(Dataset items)
Start

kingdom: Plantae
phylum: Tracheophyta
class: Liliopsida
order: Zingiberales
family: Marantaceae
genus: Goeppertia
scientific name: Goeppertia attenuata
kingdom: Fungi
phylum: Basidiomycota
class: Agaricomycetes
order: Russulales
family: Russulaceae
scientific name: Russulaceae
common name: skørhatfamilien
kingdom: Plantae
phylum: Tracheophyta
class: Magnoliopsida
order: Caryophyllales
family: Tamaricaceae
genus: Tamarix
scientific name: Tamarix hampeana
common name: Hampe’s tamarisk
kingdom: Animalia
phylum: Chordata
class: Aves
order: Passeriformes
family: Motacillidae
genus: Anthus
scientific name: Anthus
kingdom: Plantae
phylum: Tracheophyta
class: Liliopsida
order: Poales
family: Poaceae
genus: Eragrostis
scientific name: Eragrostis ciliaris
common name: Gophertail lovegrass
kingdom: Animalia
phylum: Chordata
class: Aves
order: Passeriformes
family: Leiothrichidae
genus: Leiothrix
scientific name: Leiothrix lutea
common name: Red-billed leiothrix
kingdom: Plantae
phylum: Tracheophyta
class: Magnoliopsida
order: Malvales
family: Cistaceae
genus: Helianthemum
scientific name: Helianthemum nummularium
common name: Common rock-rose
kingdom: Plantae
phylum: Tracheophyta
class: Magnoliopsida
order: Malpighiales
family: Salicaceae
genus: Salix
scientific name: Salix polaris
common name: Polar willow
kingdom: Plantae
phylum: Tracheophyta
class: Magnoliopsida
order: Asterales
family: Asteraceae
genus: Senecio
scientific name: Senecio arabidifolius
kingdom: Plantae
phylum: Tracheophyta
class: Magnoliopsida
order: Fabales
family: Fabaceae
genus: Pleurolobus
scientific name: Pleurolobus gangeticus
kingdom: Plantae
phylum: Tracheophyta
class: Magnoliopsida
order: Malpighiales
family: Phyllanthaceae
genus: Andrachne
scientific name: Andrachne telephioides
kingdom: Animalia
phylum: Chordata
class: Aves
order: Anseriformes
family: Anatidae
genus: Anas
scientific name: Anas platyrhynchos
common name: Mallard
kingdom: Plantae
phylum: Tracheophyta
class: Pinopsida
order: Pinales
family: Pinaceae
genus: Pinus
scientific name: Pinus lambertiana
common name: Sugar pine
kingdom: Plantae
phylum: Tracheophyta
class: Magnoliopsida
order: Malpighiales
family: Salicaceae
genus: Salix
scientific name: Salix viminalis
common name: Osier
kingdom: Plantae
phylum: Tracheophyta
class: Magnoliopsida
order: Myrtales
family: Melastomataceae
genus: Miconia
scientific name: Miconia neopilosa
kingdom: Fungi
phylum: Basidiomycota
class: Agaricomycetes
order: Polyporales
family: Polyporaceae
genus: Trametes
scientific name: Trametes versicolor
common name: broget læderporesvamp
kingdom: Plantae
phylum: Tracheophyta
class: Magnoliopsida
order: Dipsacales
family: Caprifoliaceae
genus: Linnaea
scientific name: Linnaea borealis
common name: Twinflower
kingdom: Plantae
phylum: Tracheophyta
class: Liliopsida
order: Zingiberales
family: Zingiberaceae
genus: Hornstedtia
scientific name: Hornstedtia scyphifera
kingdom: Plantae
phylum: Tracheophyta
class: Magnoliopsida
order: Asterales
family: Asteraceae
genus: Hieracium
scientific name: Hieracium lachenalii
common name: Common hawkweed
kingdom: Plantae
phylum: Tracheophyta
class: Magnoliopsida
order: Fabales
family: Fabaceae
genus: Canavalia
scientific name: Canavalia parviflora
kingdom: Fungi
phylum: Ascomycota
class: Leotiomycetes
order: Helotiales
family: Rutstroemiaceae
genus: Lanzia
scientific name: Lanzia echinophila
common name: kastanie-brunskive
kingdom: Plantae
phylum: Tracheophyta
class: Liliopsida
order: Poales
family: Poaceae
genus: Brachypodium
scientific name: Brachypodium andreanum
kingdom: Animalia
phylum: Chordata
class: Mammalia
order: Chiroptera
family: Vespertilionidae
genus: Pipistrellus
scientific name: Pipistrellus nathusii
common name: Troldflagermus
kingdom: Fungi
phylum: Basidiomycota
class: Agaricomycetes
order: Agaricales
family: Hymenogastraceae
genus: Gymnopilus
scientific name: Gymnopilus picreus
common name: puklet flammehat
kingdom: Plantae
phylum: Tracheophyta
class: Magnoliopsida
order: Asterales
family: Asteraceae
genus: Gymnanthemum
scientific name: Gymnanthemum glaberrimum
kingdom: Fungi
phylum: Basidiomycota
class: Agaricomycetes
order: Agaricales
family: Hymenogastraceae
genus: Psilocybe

End

- **TASK TO CARRY OUT**
Copy every line of the data above without changing anything.

- **SOLVED EXERCISE**
kingdom: Plantae
phylum: Tracheophyta
class: Liliopsida
order: Zingiberales
family: Marantaceae
genus: Goeppertia
scientific name: Goeppertia attenuata
kingdom: Fungi
phylum: Basidiomycota
class: Agaricomycetes
order: Russulales
family: Russulaceae
scientific name: Russulaceae
common name: skørhatfamilien
kingdom: Plantae
phylum: Tracheophyta
class: Magnoliopsida
order: Caryophyllales
family: Tamaricaceae
genus: Tamarix
scientific name: Tamarix hampeana
common name: Hampe’s tamarisk
kingdom: Animalia
phylum: Chordata
class: Aves
order: Passeriformes
family: Motacillidae
genus: Anthus
scientific name: Anthus
kingdom: Plantae
phylum: Tracheophyta
class: Liliopsida
order: Poales
family: Poaceae
genus: Eragrostis
scientific name: Eragrostis ciliaris
common name: Gophertail lovegrass
kingdom: Animalia
phylum: Chordata
class: Aves
order: Passeriformes
family: Leiothrichidae
genus: Leiothrix
scientific name: Leiothrix lutea
common name: Red-billed leiothrix
kingdom: Plantae
phylum: Tracheophyta
class: Magnoliopsida
order: Malvales
family: Cistaceae
genus: Helianthemum
scientific name: Helianthemum nummularium
common name: Common rock-rose
kingdom: Plantae
phylum: Tracheophyta
class: Magnoliopsida
order: Malpighiales
family: Salicaceae
genus: Salix
scientific name: Salix polaris
common name: Polar willow
kingdom: Plantae
phylum: Tracheophyta
class: Magnoliopsida
order: Asterales
family: Asteraceae
genus: Senecio
scientific name: Senecio arabidifolius
kingdom: Plantae
phylum: Tracheophyta
class: Magnoliopsida
order: Fabales
family: Fabaceae
genus: Pleurolobus
scientific name: Pleurolobus gangeticus
kingdom: Plantae
phylum: Tracheophyta
class: Magnoliopsida
order: Malpighiales
family: Phyllanthaceae
genus: Andrachne
scientific name: Andrachne telephioides
kingdom: Animalia
phylum: Chordata
class: Aves
order: Anseriformes
family: Anatidae
genus: Anas
scientific name: Anas platyrhynchos
common name: Mallard
kingdom: Plantae
phylum: Tracheophyta
class: Pinopsida
order: Pinales
family: Pinaceae
genus: Pinus
scientific name: Pinus lambertiana
common name: Sugar pine
kingdom: Plantae
phylum: Tracheophyta
class: Magnoliopsida
order: Malpighiales
family: Salicaceae
genus: Salix
scientific name: Salix viminalis
common name: Osier
kingdom: Plantae
phylum: Tracheophyta
class: Magnoliopsida
order: Myrtales
family: Melastomataceae
genus: Miconia
scientific name: Miconia neopilosa
kingdom: Fungi
phylum: Basidiomycota
class: Agaricomycetes
order: Polyporales
family: Polyporaceae
genus: Trametes
scientific name: Trametes versicolor
common name: broget læderporesvamp
kingdom: Plantae
phylum: Tracheophyta
class: Magnoliopsida
order: Dipsacales
family: Caprifoliaceae
genus: Linnaea
scientific name: Linnaea borealis
common name: Twinflower
kingdom: Plantae
phylum: Tracheophyta
class: Liliopsida
order: Zingiberales
family: Zingiberaceae
genus: Hornstedtia
scientific name: Hornstedtia scyphifera
kingdom: Plantae
phylum: Tracheophyta
class: Magnoliopsida
order: Asterales
family: Asteraceae
genus: Hieracium
scientific name: Hieracium lachenalii
common name: Common hawkweed
kingdom: Plantae
phylum: Tracheophyta
class: Magnoliopsida
order: Fabales
family: Fabaceae
genus: Canavalia
scientific name: Canavalia parviflora
kingdom: Fungi
phylum: Ascomycota
class: Leotiomycetes
order: Helotiales
family: Rutstroemiaceae
genus: Lanzia
scientific name: Lanzia echinophila
common name: kastanie-brunskive
kingdom: Plantae
phylum: Tracheophyta
class: Liliopsida
order: Poales
family: Poaceae
genus: Brachypodium
scientific name: Brachypodium andreanum
kingdom: Animalia
phylum: Chordata
class: Mammalia
order: Chiroptera
family: Vespertilionidae
genus: Pipistrellus
scientific name: Pipistrellus nathusii
common name: Troldflagermus
kingdom: Fungi
phylum: Basidiomycota
class: Agaricomycetes
order: Agaricales
family: Hymenogastraceae
genus: Gymnopilus
scientific name: Gymnopilus picreus
common name: puklet flammehat
kingdom: Plantae
phylum: Tracheophyta
class: Magnoliopsida
order: Asterales
family: Asteraceae
genus: Gymnanthemum
scientific name: Gymnanthemum glaberrimum
kingdom: Fungi
phylum: Basidiomycota
class: Agaricomycetes
order: Agaricales
family: Hymenogastraceae
genus: Psilocybe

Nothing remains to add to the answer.